#### RECORDS FOR THE EXERCISE:
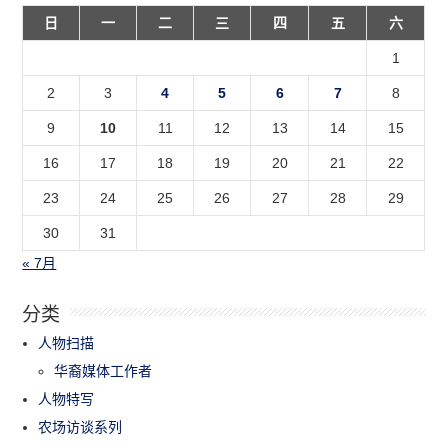
日
一
二
三
四
五
六
1
2
3
4
5
6
7
8
9
10
11
12
13
14
15
16
17
18
19
20
21
22
23
24
25
26
27
28
29
30
31
« 7月
分类
人物扫描
华裔媒体工作者
人物特写
农场访谈系列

#### HOW TO COMPLETE THIS TASK:
When you return the listing, keep it exact and omit any pictures it holds.

#### EXERCISE ANSWER:
日
一
二
三
四
五
六
1
2
3
4
5
6
7
8
9
10
11
12
13
14
15
16
17
18
19
20
21
22
23
24
25
26
27
28
29
30
31
« 7月
分类
人物扫描
华裔媒体工作者
人物特写
农场访谈系列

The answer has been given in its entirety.